**Texto fuente:**
........

El hilo conductor del libro es, como es fácil imaginar, las relaciones de amorosas, eróticas, sexuales, institucionales. Lo que impide a los cuentos caer en el melodrama es el desapego de los narradores, una frialdad distante que suena a sentencia: “así son las cosas”, pero que también tiene tiempo de dejar escapar chispazos de calidez. El conjunto tiene la suficiente ambigüedad para ser encantador y desencantador al mismo tiempo. Una belleza inusual.
-Abandonó a su mujer y a sus hijos-repitió Adele.
-Ya lo sabías- dijo Phil.
-Los dejó plantados. Llevaban casados quince años, desde que él tenía diecinueve.
-No llevábamos quince años casados.
-Tenía tres hijos -precisó Adele-, uno de ellos retrasado.

........

**Extractos de registros:**
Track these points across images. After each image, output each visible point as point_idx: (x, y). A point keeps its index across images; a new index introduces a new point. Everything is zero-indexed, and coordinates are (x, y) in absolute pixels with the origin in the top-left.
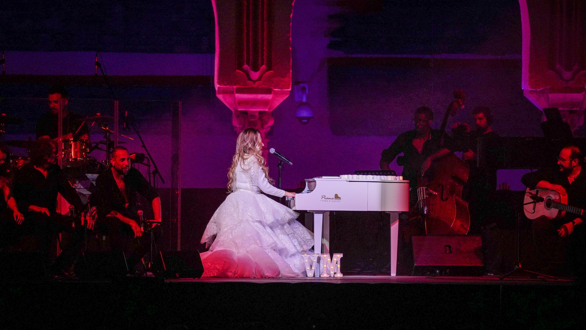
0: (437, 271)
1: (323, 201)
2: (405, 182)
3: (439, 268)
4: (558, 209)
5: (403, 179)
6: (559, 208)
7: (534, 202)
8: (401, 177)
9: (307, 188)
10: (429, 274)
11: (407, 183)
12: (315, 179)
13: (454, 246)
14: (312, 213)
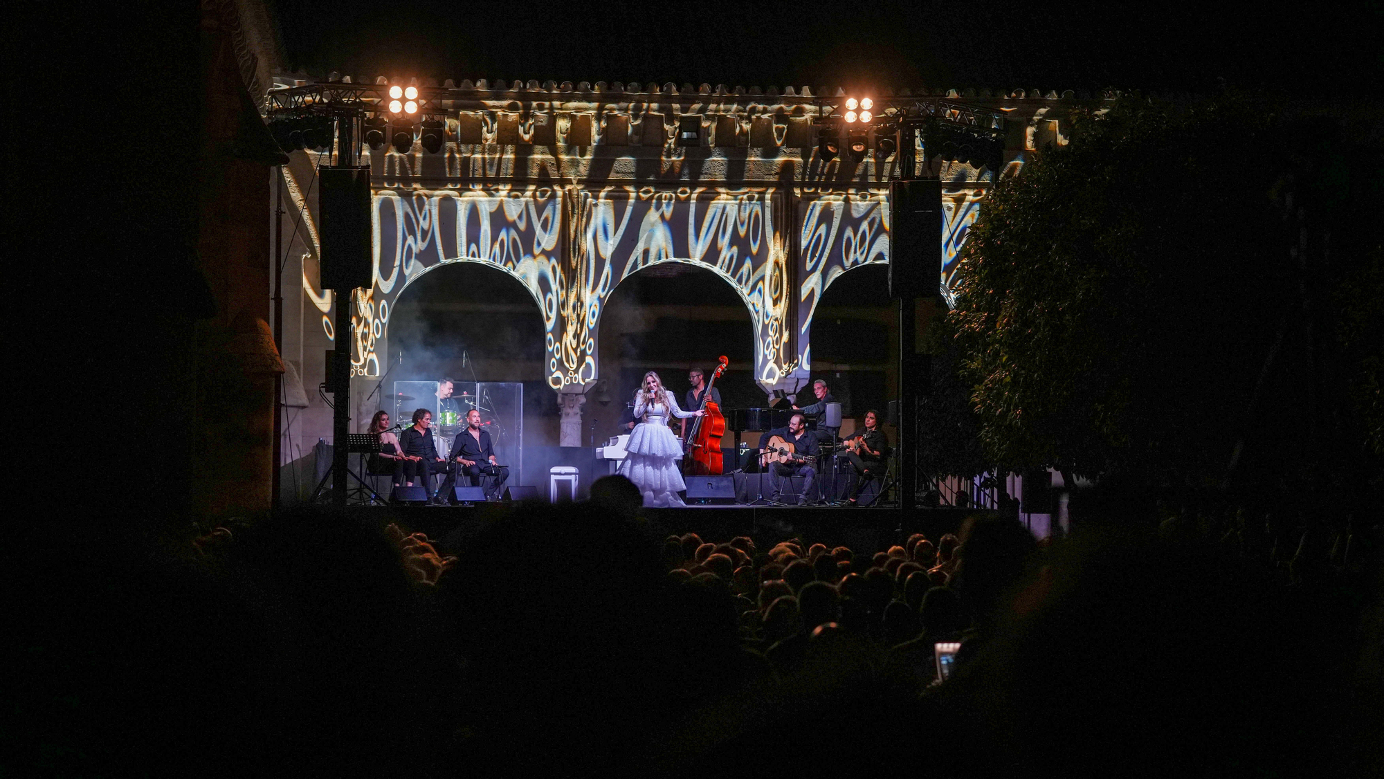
0: (703, 501)
1: (623, 452)
3: (704, 499)
7: (771, 453)
9: (611, 444)
10: (696, 504)
13: (714, 484)
14: (615, 460)
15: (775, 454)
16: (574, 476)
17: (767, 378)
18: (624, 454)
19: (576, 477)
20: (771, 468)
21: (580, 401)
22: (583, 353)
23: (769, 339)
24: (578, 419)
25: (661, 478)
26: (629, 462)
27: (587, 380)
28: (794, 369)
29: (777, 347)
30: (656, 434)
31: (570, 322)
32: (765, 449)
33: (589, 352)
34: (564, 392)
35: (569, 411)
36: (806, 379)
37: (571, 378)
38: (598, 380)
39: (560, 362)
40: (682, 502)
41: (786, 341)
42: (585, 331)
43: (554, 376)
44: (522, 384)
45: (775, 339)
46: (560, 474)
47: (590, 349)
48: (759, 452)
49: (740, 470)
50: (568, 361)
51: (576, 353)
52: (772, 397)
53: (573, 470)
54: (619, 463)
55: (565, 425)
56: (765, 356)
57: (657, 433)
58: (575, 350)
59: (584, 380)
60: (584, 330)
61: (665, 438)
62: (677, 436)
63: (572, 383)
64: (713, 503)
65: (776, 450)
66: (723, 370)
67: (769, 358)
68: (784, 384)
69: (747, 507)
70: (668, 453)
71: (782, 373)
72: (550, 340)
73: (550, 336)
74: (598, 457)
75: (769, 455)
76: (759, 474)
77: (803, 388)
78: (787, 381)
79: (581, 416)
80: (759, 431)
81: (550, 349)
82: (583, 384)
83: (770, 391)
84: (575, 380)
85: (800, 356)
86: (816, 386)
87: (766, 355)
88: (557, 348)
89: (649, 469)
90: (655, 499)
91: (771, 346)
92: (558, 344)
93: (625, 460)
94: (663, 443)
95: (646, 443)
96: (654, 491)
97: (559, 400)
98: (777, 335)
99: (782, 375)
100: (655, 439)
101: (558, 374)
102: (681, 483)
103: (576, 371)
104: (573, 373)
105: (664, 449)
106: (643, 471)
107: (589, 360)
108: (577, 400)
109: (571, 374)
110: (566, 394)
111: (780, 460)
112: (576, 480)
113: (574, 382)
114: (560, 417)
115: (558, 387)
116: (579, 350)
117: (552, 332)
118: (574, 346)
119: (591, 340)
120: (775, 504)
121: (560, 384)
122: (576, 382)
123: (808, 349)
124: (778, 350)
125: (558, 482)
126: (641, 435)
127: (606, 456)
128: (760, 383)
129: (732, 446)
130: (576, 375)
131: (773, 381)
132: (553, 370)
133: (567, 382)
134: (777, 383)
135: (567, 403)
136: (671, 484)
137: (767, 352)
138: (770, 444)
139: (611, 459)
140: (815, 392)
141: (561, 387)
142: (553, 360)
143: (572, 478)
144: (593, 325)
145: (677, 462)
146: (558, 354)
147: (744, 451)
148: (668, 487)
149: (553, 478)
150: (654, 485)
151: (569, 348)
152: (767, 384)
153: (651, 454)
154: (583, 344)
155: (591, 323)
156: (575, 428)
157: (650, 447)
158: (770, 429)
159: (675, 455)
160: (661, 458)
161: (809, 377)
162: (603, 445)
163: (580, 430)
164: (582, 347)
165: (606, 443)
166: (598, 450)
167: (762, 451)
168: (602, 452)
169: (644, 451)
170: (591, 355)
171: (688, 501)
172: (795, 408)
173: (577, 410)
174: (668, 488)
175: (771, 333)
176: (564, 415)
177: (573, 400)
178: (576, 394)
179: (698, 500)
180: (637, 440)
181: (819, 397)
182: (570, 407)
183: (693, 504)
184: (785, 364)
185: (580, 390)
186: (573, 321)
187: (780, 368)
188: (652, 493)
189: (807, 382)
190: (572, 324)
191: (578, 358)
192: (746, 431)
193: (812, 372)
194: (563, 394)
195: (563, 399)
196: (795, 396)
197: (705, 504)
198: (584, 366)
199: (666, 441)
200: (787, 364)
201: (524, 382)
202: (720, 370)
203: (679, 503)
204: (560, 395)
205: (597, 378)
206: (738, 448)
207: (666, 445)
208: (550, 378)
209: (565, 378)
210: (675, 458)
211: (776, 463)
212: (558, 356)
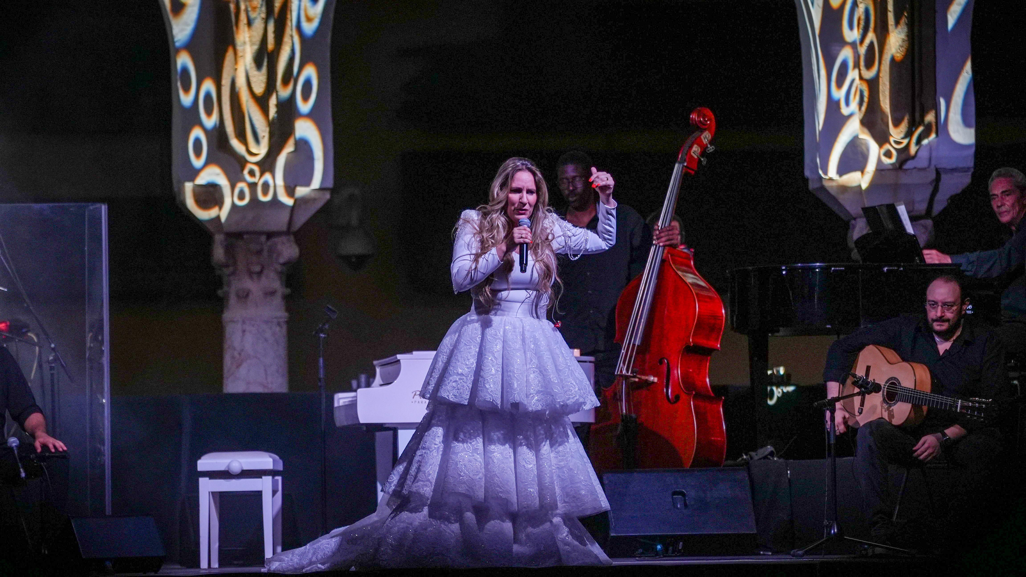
0: (659, 547)
1: (415, 401)
2: (585, 360)
3: (662, 539)
4: (910, 402)
5: (581, 355)
6: (913, 401)
7: (862, 394)
8: (576, 350)
9: (378, 380)
10: (642, 553)
11: (590, 362)
12: (399, 356)
13: (692, 493)
14: (393, 429)
15: (875, 400)
16: (270, 478)
17: (842, 171)
18: (418, 411)
19: (275, 484)
20: (862, 443)
21: (279, 254)
22: (288, 111)
23: (846, 54)
24: (276, 310)
25: (540, 476)
26: (437, 433)
27: (301, 191)
28: (925, 142)
29: (869, 74)
30: (518, 345)
31: (243, 17)
32: (843, 382)
33: (304, 107)
34: (234, 229)
35: (249, 284)
36: (965, 170)
37: (253, 186)
38: (334, 191)
39: (218, 138)
40: (596, 549)
41: (899, 56)
42: (291, 45)
43: (202, 180)
44: (104, 208)
45: (862, 50)
46: (225, 475)
47: (306, 97)
48: (823, 390)
49: (770, 448)
50: (242, 136)
51: (265, 110)
52: (860, 229)
53: (264, 460)
54: (405, 438)
55: (239, 326)
56: (833, 105)
57: (523, 340)
58: (262, 102)
59: (290, 191)
60: (287, 39)
61: (546, 356)
62: (577, 352)
63: (254, 200)
64: (688, 552)
65: (876, 388)
66: (703, 153)
67: (845, 111)
68: (896, 188)
69: (794, 560)
70: (560, 400)
71: (888, 154)
72: (185, 71)
73: (184, 60)
74: (341, 420)
75: (857, 400)
76: (828, 461)
77: (954, 199)
78: (905, 179)
79: (286, 298)
80: (828, 332)
81: (186, 99)
82: (289, 202)
83: (852, 207)
84: (265, 193)
85: (942, 102)
86: (997, 187)
87: (838, 103)
88: (208, 96)
89: (501, 453)
90: (516, 540)
91: (853, 74)
92: (209, 85)
93: (422, 429)
94: (542, 371)
95: (492, 372)
96: (514, 517)
97: (219, 253)
98: (871, 36)
99: (887, 161)
100: (518, 361)
101: (213, 175)
102: (593, 492)
103: (267, 164)
104: (256, 169)
105: (546, 390)
106: (479, 458)
107: (305, 129)
108: (271, 251)
109: (252, 173)
110: (239, 235)
111: (891, 416)
112: (274, 492)
113: (262, 198)
114: (220, 304)
115: (212, 213)
116: (273, 101)
117: (191, 46)
118: (259, 89)
119: (310, 72)
120: (878, 550)
121: (219, 203)
122: (268, 198)
123: (966, 74)
124: (873, 84)
125: (222, 499)
126: (475, 350)
127: (366, 416)
128: (823, 188)
129: (741, 379)
130: (268, 177)
131: (861, 180)
132: (197, 163)
133: (241, 196)
134: (873, 185)
135: (241, 266)
136: (567, 495)
137: (839, 94)
138: (860, 372)
139: (380, 427)
140: (995, 204)
141: (224, 213)
142: (196, 133)
143: (265, 485)
144: (315, 24)
145: (582, 431)
146: (209, 113)
147: (778, 392)
148: (559, 505)
149: (206, 487)
150: (514, 499)
151: (245, 96)
152: (844, 189)
153: (508, 406)
154: (286, 82)
155: (309, 20)
156: (268, 334)
157: (505, 386)
158: (858, 324)
159: (577, 407)
160: (537, 417)
161: (971, 163)
162: (354, 384)
163: (283, 342)
164: (284, 93)
165: (363, 378)
166: (341, 399)
167: (833, 390)
168: (353, 405)
169: (488, 398)
170: (311, 115)
171: (612, 547)
172: (933, 257)
173: (272, 281)
174: (561, 508)
175: (851, 35)
176: (233, 300)
177: (259, 253)
178: (270, 235)
179: (645, 545)
180: (465, 365)
181: (1005, 219)
182: (251, 274)
183: (631, 556)
184: (897, 124)
185: (280, 221)
186: (253, 15)
187: (882, 138)
188: (508, 526)
189: (966, 180)
190: (250, 23)
191: (271, 124)
192: (782, 332)
193: (982, 148)
194: (229, 235)
195: (229, 250)
196: (929, 222)
197: (665, 554)
198: (289, 148)
199: (550, 367)
200: (904, 126)
201: (111, 203)
202: (696, 149)
203: (590, 554)
204: (219, 238)
205: (330, 184)
206: (762, 383)
207: (553, 378)
208: (189, 186)
209: (233, 187)
210: (573, 418)
211: (878, 426)
212: (210, 122)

........

**Trabajo requerido:**
1/ Explica en una a tres oraciones qué impide, según el texto sobre el libro de cuentos, que los cuentos caigan en el melodrama.
2/ Continúa el texto sobre el libro de cuentos a partir de la última réplica del diálogo entre Adele y Phil.

**Respuestas:**
1/ Lo impide el desapego de los narradores, una frialdad distante que suena a sentencia, como un «así son las cosas». Esa frialdad también tiene tiempo de dejar escapar chispazos de calidez.

2/
Algo ocurría: Phil se estaba quedando sin habla, una sensación parecida a la náusea en el pecho. Como si estuviera renunciando a fragmentos de un pasado íntimo.
-No era retrasado -acertó a decir-. Sólo… tenía dificultades para aprender a leer, eso es todo.
En ese instante le vino a la cabeza una dolorosa imagen de sí mismo y de su hijo. Una tarde habían remado hasta el centro del estanque de un amigo y se habían zambullido, los dos solos. Era verano. Su hijo tenía seis o siete años. Había una capa de agua cálida sobre otra, más profunda, de agua fría, del verde descolorido de ranas y algas. Nadaron hasta el otro extremo y luego volvieron. La cabeza rubia y la cara nerviosa de su hijo asomando a la superficie como los perros. Año de alegría.

(de “Cometa”)
Calificación: muy buena.
Título original: Last night (2005)
Traducción: Luis Murillo Fort.
Ediciones Salamandra, Barcelona, 2007.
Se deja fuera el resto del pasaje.